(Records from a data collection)
____

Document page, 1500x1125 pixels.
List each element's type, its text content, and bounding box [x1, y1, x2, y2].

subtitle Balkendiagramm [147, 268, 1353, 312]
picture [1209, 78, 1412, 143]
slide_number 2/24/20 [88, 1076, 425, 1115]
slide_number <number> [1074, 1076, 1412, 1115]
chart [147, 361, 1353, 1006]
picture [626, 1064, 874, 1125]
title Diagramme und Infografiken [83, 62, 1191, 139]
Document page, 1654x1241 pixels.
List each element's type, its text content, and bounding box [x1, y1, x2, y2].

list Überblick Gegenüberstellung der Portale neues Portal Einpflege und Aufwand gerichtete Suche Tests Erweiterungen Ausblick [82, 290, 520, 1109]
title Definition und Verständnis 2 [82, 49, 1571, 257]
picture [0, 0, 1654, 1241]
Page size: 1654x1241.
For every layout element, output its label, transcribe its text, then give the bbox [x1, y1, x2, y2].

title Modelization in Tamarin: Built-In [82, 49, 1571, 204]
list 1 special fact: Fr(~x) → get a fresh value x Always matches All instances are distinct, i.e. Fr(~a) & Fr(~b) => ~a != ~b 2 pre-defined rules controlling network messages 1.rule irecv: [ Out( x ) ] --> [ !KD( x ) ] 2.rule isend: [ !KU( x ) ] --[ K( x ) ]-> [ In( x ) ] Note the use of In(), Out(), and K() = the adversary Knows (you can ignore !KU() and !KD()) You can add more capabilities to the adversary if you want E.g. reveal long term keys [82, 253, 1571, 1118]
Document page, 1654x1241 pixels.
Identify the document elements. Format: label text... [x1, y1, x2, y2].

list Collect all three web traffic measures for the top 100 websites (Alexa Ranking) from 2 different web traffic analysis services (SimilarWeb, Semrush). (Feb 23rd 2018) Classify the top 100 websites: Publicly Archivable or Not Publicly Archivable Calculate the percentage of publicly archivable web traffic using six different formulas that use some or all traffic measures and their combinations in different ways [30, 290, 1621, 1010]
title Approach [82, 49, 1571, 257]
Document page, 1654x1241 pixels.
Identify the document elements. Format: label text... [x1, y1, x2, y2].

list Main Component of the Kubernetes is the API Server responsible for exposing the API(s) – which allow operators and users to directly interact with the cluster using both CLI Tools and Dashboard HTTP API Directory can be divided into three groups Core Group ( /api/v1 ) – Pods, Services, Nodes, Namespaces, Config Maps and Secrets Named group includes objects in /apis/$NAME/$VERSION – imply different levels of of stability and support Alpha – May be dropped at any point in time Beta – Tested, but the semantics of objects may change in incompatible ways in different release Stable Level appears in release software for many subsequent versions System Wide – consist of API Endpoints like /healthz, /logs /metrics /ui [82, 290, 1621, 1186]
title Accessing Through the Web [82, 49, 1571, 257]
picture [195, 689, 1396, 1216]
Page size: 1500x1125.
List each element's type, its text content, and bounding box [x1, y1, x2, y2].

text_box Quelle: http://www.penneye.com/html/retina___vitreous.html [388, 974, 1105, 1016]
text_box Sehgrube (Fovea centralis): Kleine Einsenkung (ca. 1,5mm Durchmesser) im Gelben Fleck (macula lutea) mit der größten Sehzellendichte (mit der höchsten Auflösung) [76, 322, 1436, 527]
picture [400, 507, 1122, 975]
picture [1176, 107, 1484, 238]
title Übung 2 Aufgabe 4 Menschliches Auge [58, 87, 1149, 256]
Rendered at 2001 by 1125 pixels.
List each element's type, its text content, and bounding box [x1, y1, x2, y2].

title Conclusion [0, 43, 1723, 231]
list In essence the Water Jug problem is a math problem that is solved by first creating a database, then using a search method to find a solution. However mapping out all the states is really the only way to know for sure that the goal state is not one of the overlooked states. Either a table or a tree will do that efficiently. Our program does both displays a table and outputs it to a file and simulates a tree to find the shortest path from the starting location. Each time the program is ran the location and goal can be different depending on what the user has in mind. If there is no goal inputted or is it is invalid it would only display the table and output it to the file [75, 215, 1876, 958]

____

* **Short problem**
Update the records above by replacing "bounding box" with "bounding rectangle" wherever it occurs, leaving everything else unchanged.

* **Full solution**
Document page, 1500x1125 pixels.
List each element's type, its text content, and bounding rectangle [x1, y1, x2, y2].

subtitle Balkendiagramm [147, 268, 1353, 312]
picture [1209, 78, 1412, 143]
slide_number 2/24/20 [88, 1076, 425, 1115]
slide_number <number> [1074, 1076, 1412, 1115]
chart [147, 361, 1353, 1006]
picture [626, 1064, 874, 1125]
title Diagramme und Infografiken [83, 62, 1191, 139]
Document page, 1654x1241 pixels.
List each element's type, its text content, and bounding rectangle [x1, y1, x2, y2].

list Überblick Gegenüberstellung der Portale neues Portal Einpflege und Aufwand gerichtete Suche Tests Erweiterungen Ausblick [82, 290, 520, 1109]
title Definition und Verständnis 2 [82, 49, 1571, 257]
picture [0, 0, 1654, 1241]
Page size: 1654x1241.
For every layout element, output its label, transcribe its text, then give the bbox [x1, y1, x2, y2].

title Modelization in Tamarin: Built-In [82, 49, 1571, 204]
list 1 special fact: Fr(~x) → get a fresh value x Always matches All instances are distinct, i.e. Fr(~a) & Fr(~b) => ~a != ~b 2 pre-defined rules controlling network messages 1.rule irecv: [ Out( x ) ] --> [ !KD( x ) ] 2.rule isend: [ !KU( x ) ] --[ K( x ) ]-> [ In( x ) ] Note the use of In(), Out(), and K() = the adversary Knows (you can ignore !KU() and !KD()) You can add more capabilities to the adversary if you want E.g. reveal long term keys [82, 253, 1571, 1118]
Document page, 1654x1241 pixels.
Identify the document elements. Format: label text... [x1, y1, x2, y2].

list Collect all three web traffic measures for the top 100 websites (Alexa Ranking) from 2 different web traffic analysis services (SimilarWeb, Semrush). (Feb 23rd 2018) Classify the top 100 websites: Publicly Archivable or Not Publicly Archivable Calculate the percentage of publicly archivable web traffic using six different formulas that use some or all traffic measures and their combinations in different ways [30, 290, 1621, 1010]
title Approach [82, 49, 1571, 257]
Document page, 1654x1241 pixels.
Identify the document elements. Format: label text... [x1, y1, x2, y2].

list Main Component of the Kubernetes is the API Server responsible for exposing the API(s) – which allow operators and users to directly interact with the cluster using both CLI Tools and Dashboard HTTP API Directory can be divided into three groups Core Group ( /api/v1 ) – Pods, Services, Nodes, Namespaces, Config Maps and Secrets Named group includes objects in /apis/$NAME/$VERSION – imply different levels of of stability and support Alpha – May be dropped at any point in time Beta – Tested, but the semantics of objects may change in incompatible ways in different release Stable Level appears in release software for many subsequent versions System Wide – consist of API Endpoints like /healthz, /logs /metrics /ui [82, 290, 1621, 1186]
title Accessing Through the Web [82, 49, 1571, 257]
picture [195, 689, 1396, 1216]
Page size: 1500x1125.
List each element's type, its text content, and bounding rectangle [x1, y1, x2, y2].

text_box Quelle: http://www.penneye.com/html/retina___vitreous.html [388, 974, 1105, 1016]
text_box Sehgrube (Fovea centralis): Kleine Einsenkung (ca. 1,5mm Durchmesser) im Gelben Fleck (macula lutea) mit der größten Sehzellendichte (mit der höchsten Auflösung) [76, 322, 1436, 527]
picture [400, 507, 1122, 975]
picture [1176, 107, 1484, 238]
title Übung 2 Aufgabe 4 Menschliches Auge [58, 87, 1149, 256]
Rendered at 2001 by 1125 pixels.
List each element's type, its text content, and bounding rectangle [x1, y1, x2, y2].

title Conclusion [0, 43, 1723, 231]
list In essence the Water Jug problem is a math problem that is solved by first creating a database, then using a search method to find a solution. However mapping out all the states is really the only way to know for sure that the goal state is not one of the overlooked states. Either a table or a tree will do that efficiently. Our program does both displays a table and outputs it to a file and simulates a tree to find the shortest path from the starting location. Each time the program is ran the location and goal can be different depending on what the user has in mind. If there is no goal inputted or is it is invalid it would only display the table and output it to the file [75, 215, 1876, 958]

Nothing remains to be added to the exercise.